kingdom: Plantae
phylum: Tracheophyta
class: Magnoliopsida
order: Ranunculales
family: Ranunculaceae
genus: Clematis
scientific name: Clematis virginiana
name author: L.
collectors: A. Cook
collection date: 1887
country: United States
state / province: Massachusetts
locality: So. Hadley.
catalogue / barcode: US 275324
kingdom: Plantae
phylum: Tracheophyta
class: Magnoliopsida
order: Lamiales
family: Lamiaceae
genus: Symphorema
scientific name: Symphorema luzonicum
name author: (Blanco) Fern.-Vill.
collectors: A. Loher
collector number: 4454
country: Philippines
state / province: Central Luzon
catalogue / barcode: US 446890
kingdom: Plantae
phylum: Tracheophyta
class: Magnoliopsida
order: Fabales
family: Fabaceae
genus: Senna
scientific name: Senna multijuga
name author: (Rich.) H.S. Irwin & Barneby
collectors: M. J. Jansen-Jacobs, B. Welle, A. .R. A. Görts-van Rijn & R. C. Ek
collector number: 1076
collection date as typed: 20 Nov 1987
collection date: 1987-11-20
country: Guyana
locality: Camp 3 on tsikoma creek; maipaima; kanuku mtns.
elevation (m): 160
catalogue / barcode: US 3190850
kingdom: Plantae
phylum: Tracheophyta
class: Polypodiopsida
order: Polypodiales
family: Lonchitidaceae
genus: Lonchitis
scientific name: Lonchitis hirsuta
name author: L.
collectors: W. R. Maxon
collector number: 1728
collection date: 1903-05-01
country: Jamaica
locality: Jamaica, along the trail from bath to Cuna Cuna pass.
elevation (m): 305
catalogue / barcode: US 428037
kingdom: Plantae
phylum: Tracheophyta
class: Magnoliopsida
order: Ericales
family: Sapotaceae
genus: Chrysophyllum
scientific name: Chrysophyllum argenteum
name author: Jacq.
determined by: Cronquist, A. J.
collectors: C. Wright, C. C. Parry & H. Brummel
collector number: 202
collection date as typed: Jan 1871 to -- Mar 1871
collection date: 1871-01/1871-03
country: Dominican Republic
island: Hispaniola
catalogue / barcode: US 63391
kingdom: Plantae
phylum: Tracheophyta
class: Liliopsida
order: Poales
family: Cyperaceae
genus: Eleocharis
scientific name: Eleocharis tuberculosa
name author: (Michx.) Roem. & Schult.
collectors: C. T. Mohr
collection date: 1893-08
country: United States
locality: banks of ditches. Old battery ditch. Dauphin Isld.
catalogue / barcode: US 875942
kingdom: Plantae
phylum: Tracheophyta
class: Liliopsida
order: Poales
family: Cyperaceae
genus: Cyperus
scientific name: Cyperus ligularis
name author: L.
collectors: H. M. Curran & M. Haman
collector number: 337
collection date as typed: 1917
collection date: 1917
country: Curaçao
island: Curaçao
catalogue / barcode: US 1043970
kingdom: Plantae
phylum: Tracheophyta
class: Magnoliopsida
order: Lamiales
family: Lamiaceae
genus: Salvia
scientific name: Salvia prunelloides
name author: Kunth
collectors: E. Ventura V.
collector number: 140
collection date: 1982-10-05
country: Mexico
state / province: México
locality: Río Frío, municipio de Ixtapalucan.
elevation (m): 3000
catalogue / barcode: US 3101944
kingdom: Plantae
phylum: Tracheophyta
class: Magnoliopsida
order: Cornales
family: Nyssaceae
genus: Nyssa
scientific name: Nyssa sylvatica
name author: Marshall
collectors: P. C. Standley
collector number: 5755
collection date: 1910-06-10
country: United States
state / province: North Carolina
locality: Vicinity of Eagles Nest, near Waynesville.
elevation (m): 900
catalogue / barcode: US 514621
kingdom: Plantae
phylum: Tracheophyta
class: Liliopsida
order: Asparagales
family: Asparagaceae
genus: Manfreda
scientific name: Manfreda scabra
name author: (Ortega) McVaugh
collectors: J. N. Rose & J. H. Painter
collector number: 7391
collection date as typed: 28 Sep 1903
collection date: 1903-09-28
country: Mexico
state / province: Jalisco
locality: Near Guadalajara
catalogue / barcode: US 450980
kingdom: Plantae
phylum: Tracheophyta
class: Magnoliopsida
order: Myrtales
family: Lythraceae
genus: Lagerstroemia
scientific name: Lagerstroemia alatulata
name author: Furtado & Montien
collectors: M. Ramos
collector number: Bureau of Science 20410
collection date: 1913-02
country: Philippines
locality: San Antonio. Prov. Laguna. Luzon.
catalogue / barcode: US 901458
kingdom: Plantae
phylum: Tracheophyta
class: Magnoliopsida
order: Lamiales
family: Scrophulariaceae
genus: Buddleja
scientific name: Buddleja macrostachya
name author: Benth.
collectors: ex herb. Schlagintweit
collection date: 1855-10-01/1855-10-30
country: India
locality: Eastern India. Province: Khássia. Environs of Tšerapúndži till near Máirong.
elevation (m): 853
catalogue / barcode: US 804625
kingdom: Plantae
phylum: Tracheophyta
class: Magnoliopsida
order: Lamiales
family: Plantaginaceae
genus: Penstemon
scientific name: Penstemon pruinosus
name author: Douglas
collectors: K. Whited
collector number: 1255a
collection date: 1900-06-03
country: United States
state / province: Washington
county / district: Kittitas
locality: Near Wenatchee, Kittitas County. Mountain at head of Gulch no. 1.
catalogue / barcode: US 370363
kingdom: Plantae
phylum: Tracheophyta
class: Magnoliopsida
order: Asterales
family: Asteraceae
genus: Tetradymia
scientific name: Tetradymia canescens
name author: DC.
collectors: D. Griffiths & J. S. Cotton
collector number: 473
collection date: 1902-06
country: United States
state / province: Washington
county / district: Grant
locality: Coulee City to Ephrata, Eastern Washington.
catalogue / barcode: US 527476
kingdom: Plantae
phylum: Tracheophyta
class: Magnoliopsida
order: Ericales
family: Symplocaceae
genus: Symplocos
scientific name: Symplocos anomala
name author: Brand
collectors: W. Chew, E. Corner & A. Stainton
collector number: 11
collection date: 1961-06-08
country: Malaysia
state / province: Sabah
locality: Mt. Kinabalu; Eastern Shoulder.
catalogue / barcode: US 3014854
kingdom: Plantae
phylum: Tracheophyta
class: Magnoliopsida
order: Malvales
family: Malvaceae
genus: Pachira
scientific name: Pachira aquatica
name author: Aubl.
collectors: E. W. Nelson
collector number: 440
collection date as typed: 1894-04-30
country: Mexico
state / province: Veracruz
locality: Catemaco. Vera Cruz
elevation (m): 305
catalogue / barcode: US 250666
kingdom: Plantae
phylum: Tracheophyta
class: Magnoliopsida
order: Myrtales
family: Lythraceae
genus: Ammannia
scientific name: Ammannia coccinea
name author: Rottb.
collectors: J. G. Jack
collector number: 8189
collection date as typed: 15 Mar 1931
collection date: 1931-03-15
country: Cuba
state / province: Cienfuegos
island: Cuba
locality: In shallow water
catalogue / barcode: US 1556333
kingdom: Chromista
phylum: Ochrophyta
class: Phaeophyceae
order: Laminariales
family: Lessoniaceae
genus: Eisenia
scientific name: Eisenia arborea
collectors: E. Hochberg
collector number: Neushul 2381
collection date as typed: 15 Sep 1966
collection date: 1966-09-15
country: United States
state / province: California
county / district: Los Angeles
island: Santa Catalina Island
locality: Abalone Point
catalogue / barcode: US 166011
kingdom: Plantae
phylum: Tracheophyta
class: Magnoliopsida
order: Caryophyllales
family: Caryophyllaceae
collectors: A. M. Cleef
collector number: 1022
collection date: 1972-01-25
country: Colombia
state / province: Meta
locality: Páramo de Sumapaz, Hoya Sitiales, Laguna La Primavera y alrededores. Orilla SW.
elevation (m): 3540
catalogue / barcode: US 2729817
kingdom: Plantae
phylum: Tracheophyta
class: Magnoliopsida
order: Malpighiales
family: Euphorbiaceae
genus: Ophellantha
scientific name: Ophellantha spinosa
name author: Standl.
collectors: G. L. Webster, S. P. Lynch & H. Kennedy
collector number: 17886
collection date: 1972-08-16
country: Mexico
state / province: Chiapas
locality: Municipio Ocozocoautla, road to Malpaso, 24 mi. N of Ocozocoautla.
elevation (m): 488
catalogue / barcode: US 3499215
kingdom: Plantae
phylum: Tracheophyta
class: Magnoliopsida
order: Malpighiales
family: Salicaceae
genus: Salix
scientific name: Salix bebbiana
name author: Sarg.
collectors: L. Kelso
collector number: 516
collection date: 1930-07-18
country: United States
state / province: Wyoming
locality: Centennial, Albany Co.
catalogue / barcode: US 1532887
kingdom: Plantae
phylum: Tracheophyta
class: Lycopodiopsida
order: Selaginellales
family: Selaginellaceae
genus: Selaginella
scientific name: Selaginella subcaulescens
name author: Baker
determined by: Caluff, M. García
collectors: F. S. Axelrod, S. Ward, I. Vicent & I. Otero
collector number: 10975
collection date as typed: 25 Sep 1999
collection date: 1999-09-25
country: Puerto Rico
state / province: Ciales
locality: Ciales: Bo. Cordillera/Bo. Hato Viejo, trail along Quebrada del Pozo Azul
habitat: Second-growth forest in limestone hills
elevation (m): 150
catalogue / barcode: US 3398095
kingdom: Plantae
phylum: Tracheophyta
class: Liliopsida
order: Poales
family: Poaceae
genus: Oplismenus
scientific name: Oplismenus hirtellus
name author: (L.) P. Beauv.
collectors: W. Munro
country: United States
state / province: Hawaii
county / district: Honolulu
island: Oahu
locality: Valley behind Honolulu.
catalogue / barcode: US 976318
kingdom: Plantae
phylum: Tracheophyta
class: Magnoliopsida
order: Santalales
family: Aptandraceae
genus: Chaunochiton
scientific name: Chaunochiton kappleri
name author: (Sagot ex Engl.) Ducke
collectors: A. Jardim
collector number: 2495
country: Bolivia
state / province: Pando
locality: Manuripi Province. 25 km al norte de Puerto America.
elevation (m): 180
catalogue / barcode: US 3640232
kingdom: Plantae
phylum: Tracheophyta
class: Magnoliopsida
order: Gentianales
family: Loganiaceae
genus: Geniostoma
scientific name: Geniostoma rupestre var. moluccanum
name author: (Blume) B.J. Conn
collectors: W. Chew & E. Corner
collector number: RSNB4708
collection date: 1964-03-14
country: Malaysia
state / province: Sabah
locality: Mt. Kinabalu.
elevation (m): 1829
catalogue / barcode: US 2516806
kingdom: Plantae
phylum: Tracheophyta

=====

▶ [WHAT THIS TASK INVOLVES] Can you copy word for word the lines of the data above, from the line with "collector number: 11" up to and including the line with "collector number: 440"?

▶ [TASK RESULT]
collector number: 11
collection date: 1961-06-08
country: Malaysia
state / province: Sabah
locality: Mt. Kinabalu; Eastern Shoulder.
catalogue / barcode: US 3014854
kingdom: Plantae
phylum: Tracheophyta
class: Magnoliopsida
order: Malvales
family: Malvaceae
genus: Pachira
scientific name: Pachira aquatica
name author: Aubl.
collectors: E. W. Nelson
collector number: 440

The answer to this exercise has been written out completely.